New technologies force distracted drivers to put down the phone
Mary Lou Jay
Distracted driving can be especially worrisome for parents of young and inexperienced drivers. They want their teen drivers to have their phones for emergencies but don't want them talking or texting when their focus should be on the road. Once a teen pulls out of the driveway, however, it's hard to enforce a cellphone ban.
Business owners whose employees drive company cars or trucks face a similar dilemma. Until recently, there's been no good way for companies to tell whether their workers were complying with those policies.
New technology that blocks the use of cellphones while a vehicle is in motion could give parents and companies a way to enforce the cellphone ban.
Apps like iZUP, DriveSafe, tXtBlocker and Cellcontrol shut off hand-held cellphones while the car is in motion. T-Mobile recently became the first cellphone carrier to introduce its own service, called DriveSmartPlus.
These apps work only on smartphones and must be downloaded to them. Most use the phone's GPS signal to measure the speed of the vehicle and then disable the cell phone when the vehicle reaches a certain speed (often about 10 miles per hour). At that point, the app shuts down the phone so that it no longer sends or receives most messages.
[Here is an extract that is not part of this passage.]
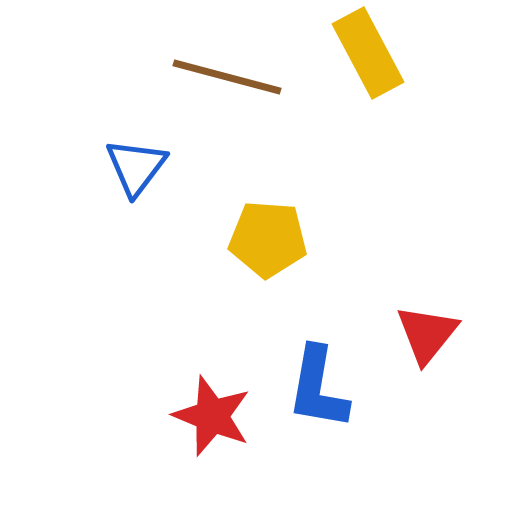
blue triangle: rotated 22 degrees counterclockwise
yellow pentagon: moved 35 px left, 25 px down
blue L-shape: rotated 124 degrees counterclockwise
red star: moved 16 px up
The exception is 911 calls, which the cellphone user can always place.
Although the services prevent texting while the car is moving, most will allow (with the administrator's permission) the use of a hands-free device to send and receive calls. The administrator is the parent or the business owner, who sets up and has password-protected control over the system.
One problem with GPS-based apps is that they shut off cellphone access even when someone is traveling by other means, such as by subway or bus. One company, Cellcontrol, has overcome this problem by using technology that actually links with the car itself to determine whether it's in motion.
Proponents of these shut-off systems say that something must be done to reduce the deadly toll taken by distracted drivers. The National Highway Traffic Safety Administration reported that in 2009, nearly 5,500 people were killed in crashes that involved distracted driving. And in 2010, the National Safety Council estimated that at least 28 percent of all crashes (1.6 million) were the result of drivers who were texting or talking on cellphones.
The new technology is likely to be welcomed by law enforcement officials. The Governors Highway Safety Association reports that as of March 2011, 30 states had banned texting while driving, while another eight had banned the use of hand-held cellphones.